В-третьих, чтение и изучение «Сада утешения», несмотря на его большой формат, не могло быть коллективным. Его создатель явно ставил перед собой цель вместить в его очень небольшой объем максимальное количество идей и образов без ущерба для изящества миниатюрных композиций в целом. Подчеркнем: несмотря на явную неказистость фигур, каждая миниатюра в целом производит сильное впечатление гармоничным и продуманным размещением всех деталей на поверхности листа. Из-за этого horror vacui
, желания наполнить смыслом каждую пядь свободного пространства, любую деталь приходится изучать, по крайней мере низко склонившись над рукописью, мне же часто требовалось увеличительное стекло. Иные изображения вообще прочитываются только при вращении книги и рассматривании ее с разных сторон. Таковы «Жизнь мира» (лист 10r) и семичастная диаграмма, состоящая из семи концентрических кругов (лист 10v), в которой прочтение одного круга является обязательным условием для понимания содержания последующего – об этом недвусмысленно говорит поучительная надпись, расположенная на золотом фоне в центре фигуры.В этом смысле наша рукопись сродни, с одной стороны, более ранним средневековым «изобразительным стихам», carmina figurata
, восходящим к античным образцам, с другой – экспериментам поэтов рубежа XIX–XX вв. Все эти манипуляции мог проделывать – по крайней мере с реальной пользой для себя – только один человек, максимум двое. Зачитывать вслух что-либо даже для самой маленькой аудитории здесь немыслимо: текст никто бы не понял или не нашел в вырванных из контекста цитатах ничего для себя нового. «Сад утешения» – памятник новой личной религиозности, того стремления к личному контакту с божеством, того ощущения личной ответственности перед Богом за свою веру и свои поступки, которые, несомненно, двигали и Франциском Ассизским, и Людовиком IX, и Жуанвилем, и многими их современниками.
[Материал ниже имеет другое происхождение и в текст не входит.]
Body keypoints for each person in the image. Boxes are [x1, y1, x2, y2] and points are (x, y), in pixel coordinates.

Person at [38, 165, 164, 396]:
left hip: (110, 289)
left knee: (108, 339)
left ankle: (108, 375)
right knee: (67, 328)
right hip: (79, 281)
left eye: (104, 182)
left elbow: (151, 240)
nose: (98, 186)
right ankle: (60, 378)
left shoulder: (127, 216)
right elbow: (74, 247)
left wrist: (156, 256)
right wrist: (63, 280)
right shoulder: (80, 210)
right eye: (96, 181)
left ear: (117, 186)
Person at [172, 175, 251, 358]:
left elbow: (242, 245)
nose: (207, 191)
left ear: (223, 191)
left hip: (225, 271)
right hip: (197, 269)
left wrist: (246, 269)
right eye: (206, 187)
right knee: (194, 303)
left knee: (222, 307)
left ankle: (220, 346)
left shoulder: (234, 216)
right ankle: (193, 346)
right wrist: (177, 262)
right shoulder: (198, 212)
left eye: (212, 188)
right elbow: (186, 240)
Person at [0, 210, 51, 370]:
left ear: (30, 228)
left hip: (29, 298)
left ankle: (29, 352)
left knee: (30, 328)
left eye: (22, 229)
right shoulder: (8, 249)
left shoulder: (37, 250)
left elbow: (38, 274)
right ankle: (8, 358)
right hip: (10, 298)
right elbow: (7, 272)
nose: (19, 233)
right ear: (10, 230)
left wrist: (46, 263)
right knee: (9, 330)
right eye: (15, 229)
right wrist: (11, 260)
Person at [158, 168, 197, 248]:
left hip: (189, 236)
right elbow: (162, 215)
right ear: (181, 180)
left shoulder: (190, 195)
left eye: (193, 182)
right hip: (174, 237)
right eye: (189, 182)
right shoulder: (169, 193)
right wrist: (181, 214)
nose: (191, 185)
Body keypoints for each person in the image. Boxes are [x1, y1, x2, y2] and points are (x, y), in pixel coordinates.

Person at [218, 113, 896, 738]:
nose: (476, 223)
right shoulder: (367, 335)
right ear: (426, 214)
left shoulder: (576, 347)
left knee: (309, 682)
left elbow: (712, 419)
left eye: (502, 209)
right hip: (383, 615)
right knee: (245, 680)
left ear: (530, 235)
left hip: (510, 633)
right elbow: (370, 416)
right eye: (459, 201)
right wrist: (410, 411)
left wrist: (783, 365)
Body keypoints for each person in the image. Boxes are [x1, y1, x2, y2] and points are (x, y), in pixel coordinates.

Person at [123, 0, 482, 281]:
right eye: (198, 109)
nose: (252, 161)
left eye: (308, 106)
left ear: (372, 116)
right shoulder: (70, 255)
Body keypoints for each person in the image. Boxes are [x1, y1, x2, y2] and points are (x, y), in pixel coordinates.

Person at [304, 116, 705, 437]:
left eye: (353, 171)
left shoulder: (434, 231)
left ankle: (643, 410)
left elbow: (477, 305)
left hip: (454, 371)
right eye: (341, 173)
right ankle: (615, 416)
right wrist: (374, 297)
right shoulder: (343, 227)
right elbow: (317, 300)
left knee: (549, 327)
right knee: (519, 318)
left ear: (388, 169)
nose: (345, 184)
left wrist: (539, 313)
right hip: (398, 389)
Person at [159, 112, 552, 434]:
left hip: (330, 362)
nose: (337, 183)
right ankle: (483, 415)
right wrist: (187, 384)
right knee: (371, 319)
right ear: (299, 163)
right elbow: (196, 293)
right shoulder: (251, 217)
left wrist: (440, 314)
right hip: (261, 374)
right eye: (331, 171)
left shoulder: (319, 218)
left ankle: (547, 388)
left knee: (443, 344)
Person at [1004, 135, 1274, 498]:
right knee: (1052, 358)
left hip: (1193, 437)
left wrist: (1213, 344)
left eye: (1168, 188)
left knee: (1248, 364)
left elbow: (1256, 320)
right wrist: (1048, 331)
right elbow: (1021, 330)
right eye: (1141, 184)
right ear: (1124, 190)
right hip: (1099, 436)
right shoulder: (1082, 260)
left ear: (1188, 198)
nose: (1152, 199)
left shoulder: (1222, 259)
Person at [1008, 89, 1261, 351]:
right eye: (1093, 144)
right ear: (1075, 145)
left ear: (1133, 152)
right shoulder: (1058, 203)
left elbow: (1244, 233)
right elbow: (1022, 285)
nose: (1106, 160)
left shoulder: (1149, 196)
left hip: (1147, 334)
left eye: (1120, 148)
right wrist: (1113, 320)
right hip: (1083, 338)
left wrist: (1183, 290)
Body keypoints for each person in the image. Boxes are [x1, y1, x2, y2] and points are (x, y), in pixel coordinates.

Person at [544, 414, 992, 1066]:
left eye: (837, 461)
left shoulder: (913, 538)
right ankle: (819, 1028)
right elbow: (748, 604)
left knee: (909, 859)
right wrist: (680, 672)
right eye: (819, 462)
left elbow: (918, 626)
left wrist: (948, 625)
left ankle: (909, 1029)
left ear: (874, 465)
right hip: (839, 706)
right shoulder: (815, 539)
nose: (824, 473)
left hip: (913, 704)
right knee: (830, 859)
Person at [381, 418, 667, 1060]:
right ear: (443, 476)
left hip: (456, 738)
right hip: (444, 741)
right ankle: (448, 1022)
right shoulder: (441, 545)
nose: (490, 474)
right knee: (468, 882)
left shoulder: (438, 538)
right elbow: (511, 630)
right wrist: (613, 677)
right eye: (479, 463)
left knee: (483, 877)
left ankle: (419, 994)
Эти важнейшие изменения в умонастроении европейцев XIII в. отразились и в рукописной книге, в практиках чтения и размышления над вопросами вероучения, в искусстве и экзегетике.В каждом фрагменте реконструируемой нами картины мира, в каждом тексте и в каждой миниатюре есть своя логика, свой мыслительный настрой, как есть разумное зерно в самых иррациональных проявлениях средневековой религиозности (47). Так, например, «невозвеличение в благосостоянии» можно было бы прокомментировать следующим образом: сильный человек, став состоятельным, не должен возгордиться своим состоянием. Кроме того, следует учитывать, что перед нами не догма, не закон, а руководство к размышлению, религиозное наставление. Тринадцатый век, как известно, был столетием сумм, сводов, энциклопедий, каталогов, классификаций и, наконец, соборов. Он стремился все постичь, все описать, всему дать имена и поэтому он по необходимости многословен и противоречив.
Amor или caritas?
Все понимали разницу между caritas
и amor, любовью духовной и телесной. В «Саде утешения» речь идет, конечно, о первой. Вторая, обозначавшая в том числе и возвышенную куртуазную любовь, не была бы возможна в обществе, если бы у нее не было этой благородной сестры – христианской любви. Следует сказать несколько слов о сложившихся между сестрами отношениях.Одновременно с появлением поэзии на новых (прежде всего на старопровансальском) языках, в XII в., в Европе становится исключительно популярным идеал fine amor
, что можно условно передать как «тонкая», «чистая», «истинная» (vraie) любовь. Она стала одной из важнейших составляющих кода поведения идеального рыцаря при идеальном же феодальном дворе. Подчеркнем: идеального, ибо реальность, как всегда, могла быть намного проще и приземленнее, чем то, что представляли слуху придворных рыцарские романы, любовные поэмы трубадуров и эпосы. Без идеалов, правда, не обходится ни одно общество.Очень по-разному понимали эту чистую любовь. Для многих рыцарей она представляла собой беззаветную преданность и безусловное, бескорыстное служение прекрасной даме, которая по определению была недоступна, – жене своего сеньора. Ради нее совершались всевозможные подвиги, ей посвящались победы на турнирах. Это бескорыстие могло, впрочем, получать воздаяние в виде благодарности, в том числе материальной, супруга дамы. Ведь слава подвига, посвященного его прекрасной половине, дарила часть своего света и ему. На fine amor
могли претендовать и супруги: не следует думать, что брак в куртуазной культуре не имел никакого отношения к любви.